Вот таким я его вижу последний месяц. Хоть он и сохраняет, конечно, отличную форму, но все же прилично сдал: похудел, взгляд потух.
- У тебя седых волос прибавилось, - говорю, когда Андрей выходит из душа. - И морщинки у глаз появились.
- Пора бы, - пожимает плечами он, - по возрасту, вроде как, положено.
- Ничего тебе не положено! - хмыкаю.
Вообще, Андрею тридцать восемь, Владу соответственно почти сорок. Наверное, и правда, уже положены морщинки, но они оба всегда выглядели просто отпадно. Им никогда нельзя было дать их возраст. Да и сейчас Андрей не смотрится таким мужиком, каких я привык видеть на улицах в России, какие часто тусовались у нас дома, когда я жил с мамой.
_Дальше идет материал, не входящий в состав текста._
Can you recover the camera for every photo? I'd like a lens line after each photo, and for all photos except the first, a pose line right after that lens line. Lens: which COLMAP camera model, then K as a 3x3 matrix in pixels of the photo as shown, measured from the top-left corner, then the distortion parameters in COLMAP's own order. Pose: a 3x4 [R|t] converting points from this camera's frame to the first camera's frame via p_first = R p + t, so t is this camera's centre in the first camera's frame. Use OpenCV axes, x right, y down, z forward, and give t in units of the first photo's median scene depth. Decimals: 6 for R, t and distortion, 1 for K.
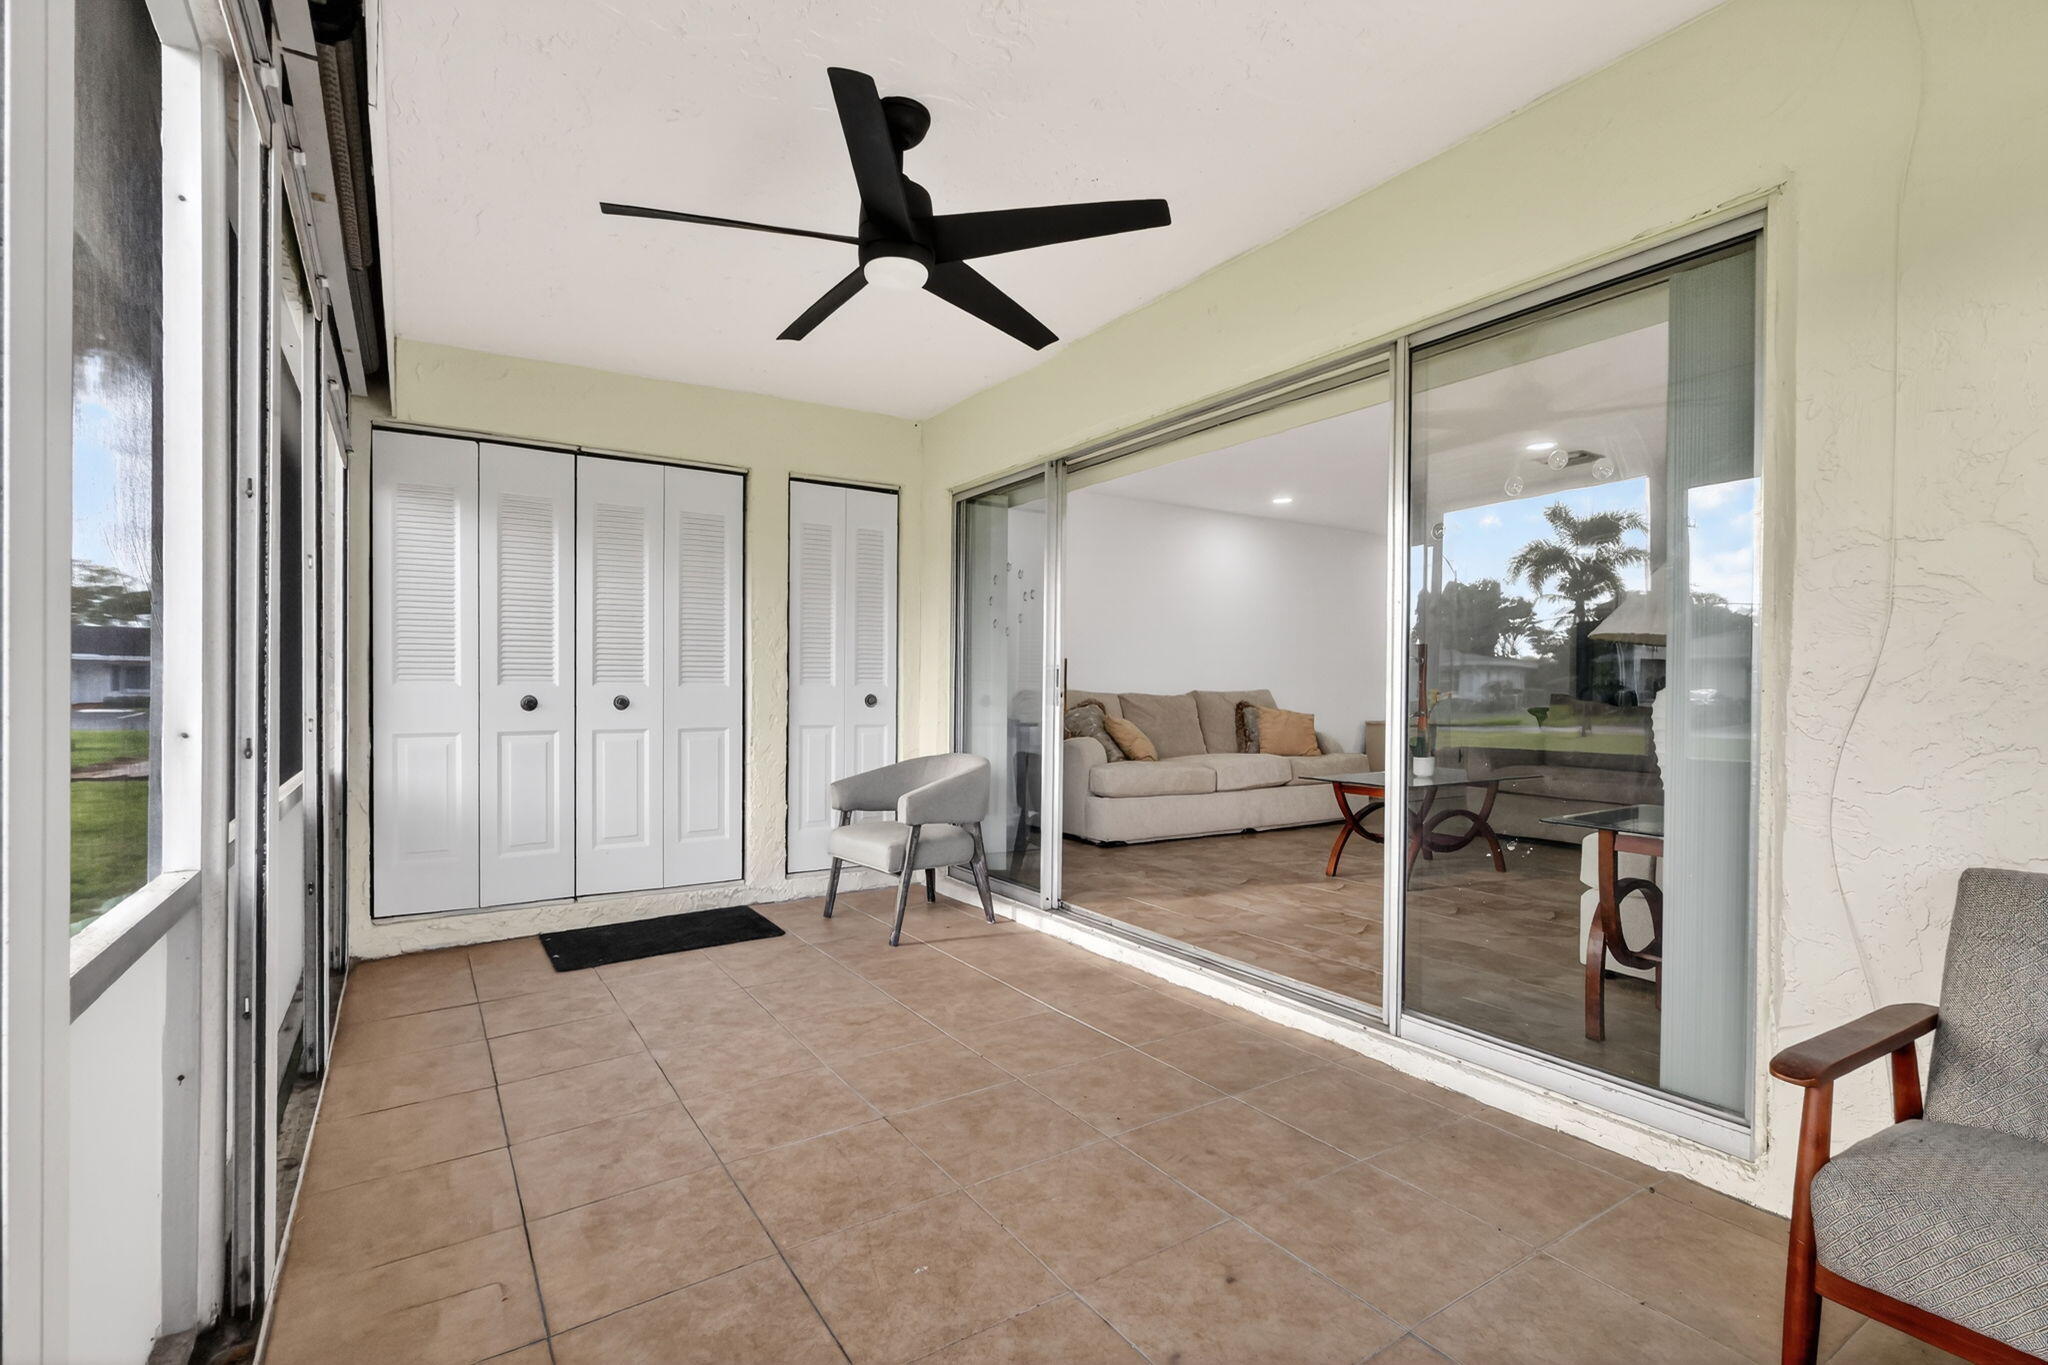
lens RADIAL K [[943.0, 0, 1023.0], [0, 943.0, 689.8], [0, 0, 1]] dist [0.000175, -0.000434]
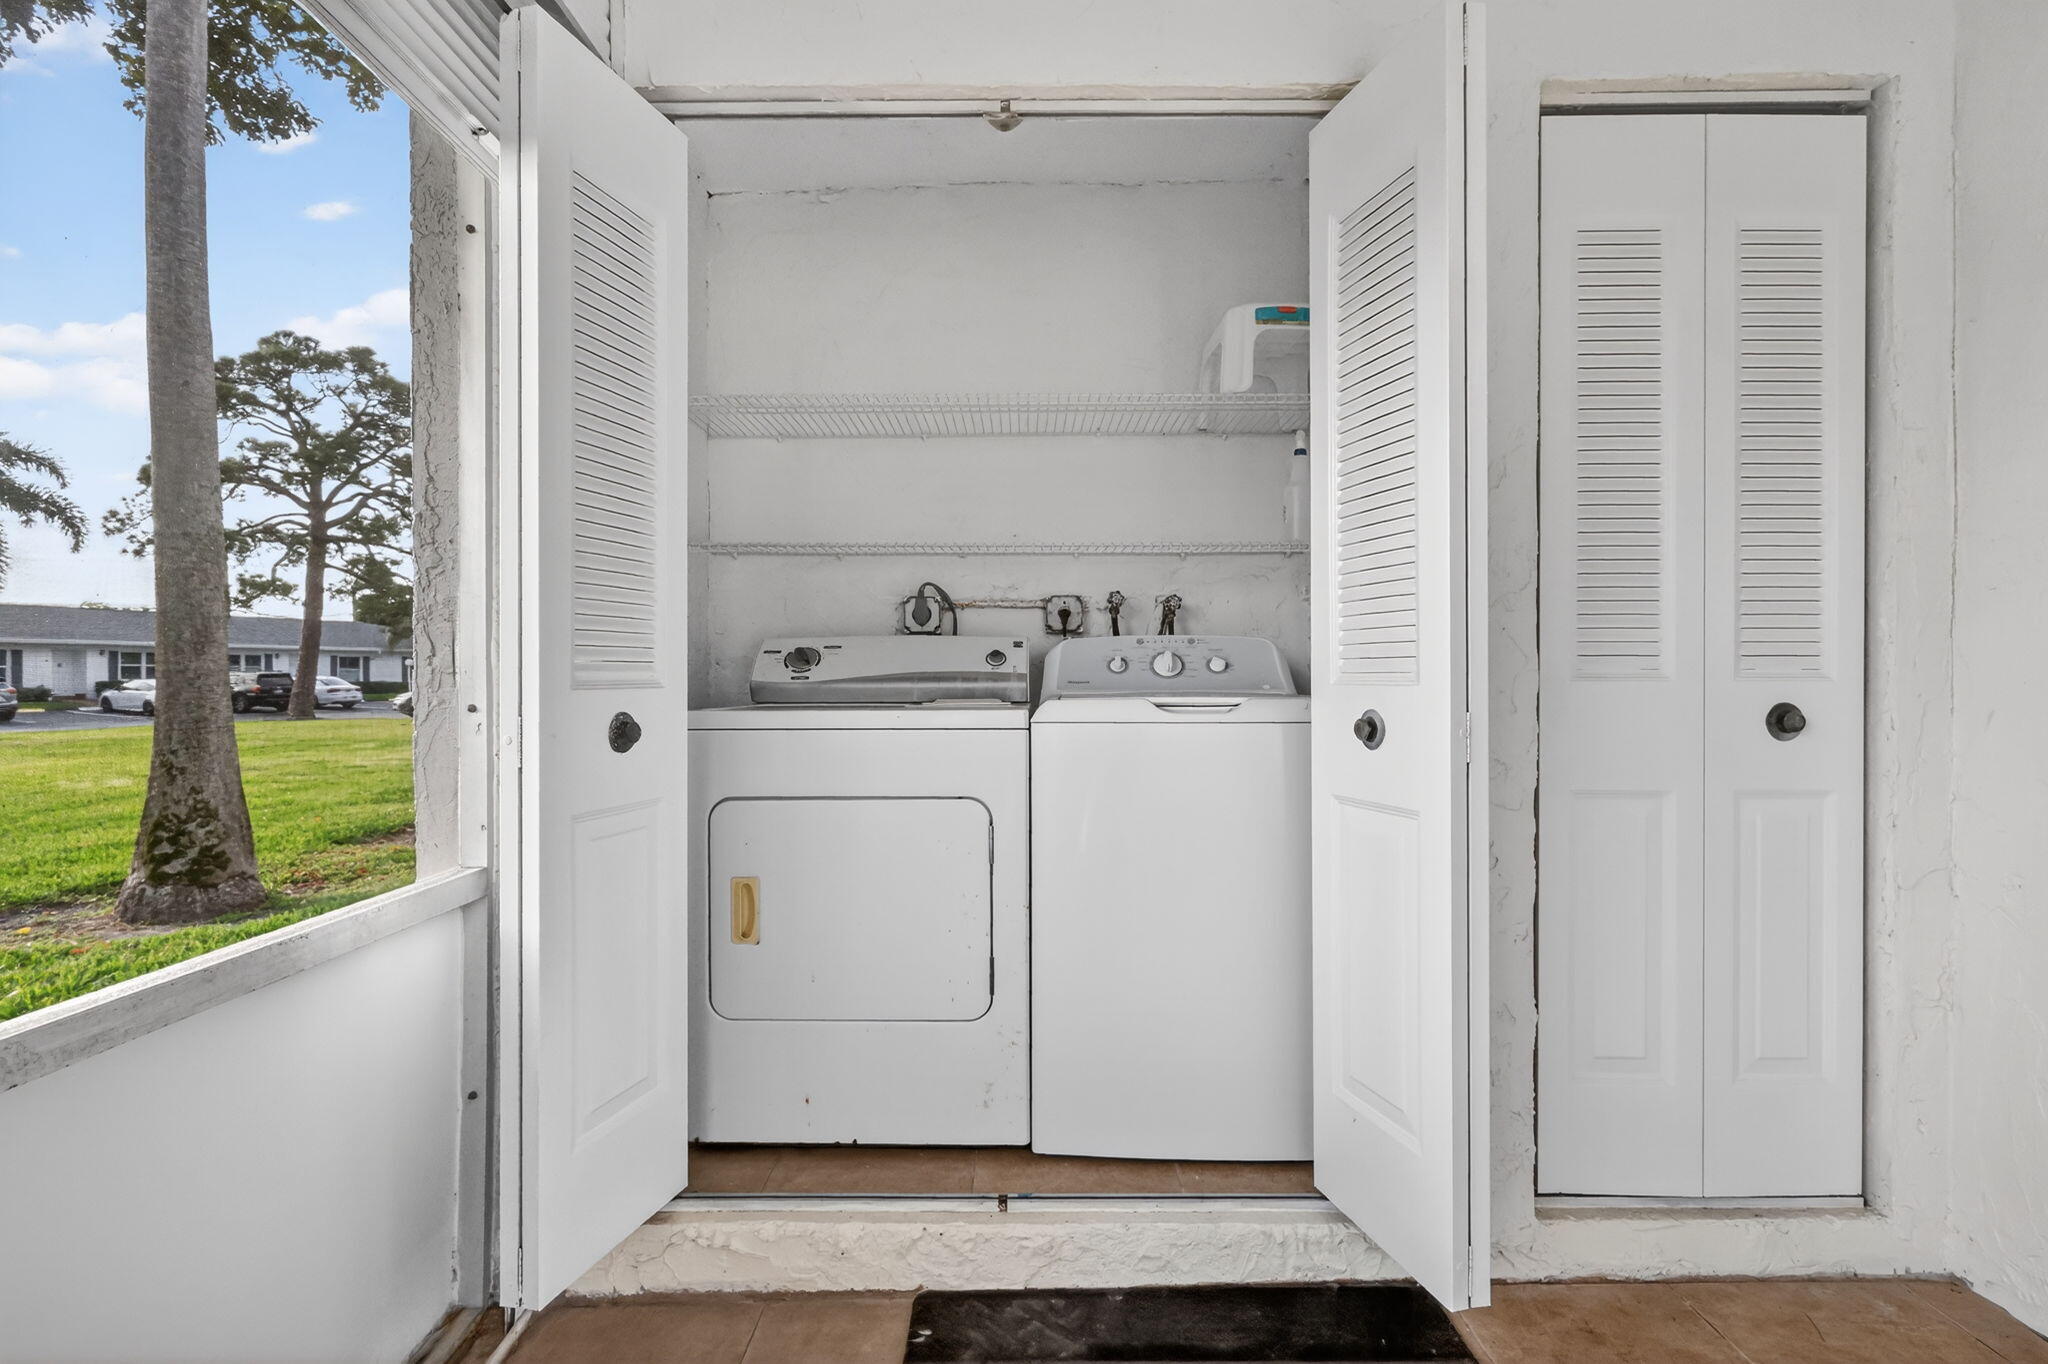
lens RADIAL K [[943.0, 0, 1023.0], [0, 943.0, 689.3], [0, 0, 1]] dist [0.000175, -0.000434]
pose [[0.837541, -0.004627, -0.546355, -0.205383], [0.005187, 0.999986, -0.000517, -0.001211], [0.546350, -0.002401, 0.837553, 0.557790]]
На Андрея пачками западают девки даже моего возраста. Веркина подружка как-то увидела фотку и чуть не описалась прямо посреди улицы. И Юля бы тоже запала, если бы для нее все не было предельно открыто. Но сейчас смотреть в потухающие с каждым днем глаза отца просто невозможно. Он много курит. Порой дымит, как паровоз, и на сигареты у нас уходит немало денег. Иногда Андрей опрокидывает пару стаканов виски или другого алкоголя - чтобы быстрее уснуть. А я всегда сижу напротив и смотрю на это. Сам я не курю. Бросил, чтобы отец не переживал, будто подает мне плохой пример. Я знаю, у него голова всегда этой ерундой забита, но я не дам ему лишнего повода. У него и без меня хватает из-за чего переживать.
Так проходят еще две недели. Без изменений. Без поводов к оптимизму. И хотя врачи твердят, что еще не время даже начинать думать об отчаянии, я вижу, как это самое отчаяние отвоевывает у Андрея сантиметр за сантиметром. Он, конечно, не показывает этого перед Владом, но когда приходит домой, снимает с себя броню, и я вижу его со сквозными отверстиями от невидимых пуль беспомощности и безнадежности. И уже совершенно ясно, что шестью месяцами здесь нам не отделаться. Ведь самый долгий период - это реабилитация, упражнения, тренажеры, когда Влад придет в себя. Если Влад вообще когда-нибудь придет в себя.
Так мало отцу этого, еще же не утихает долбанная история со сбором денег и бесконечными постами в социальных сетях о помощи Владу как жертве зверской гомофобии.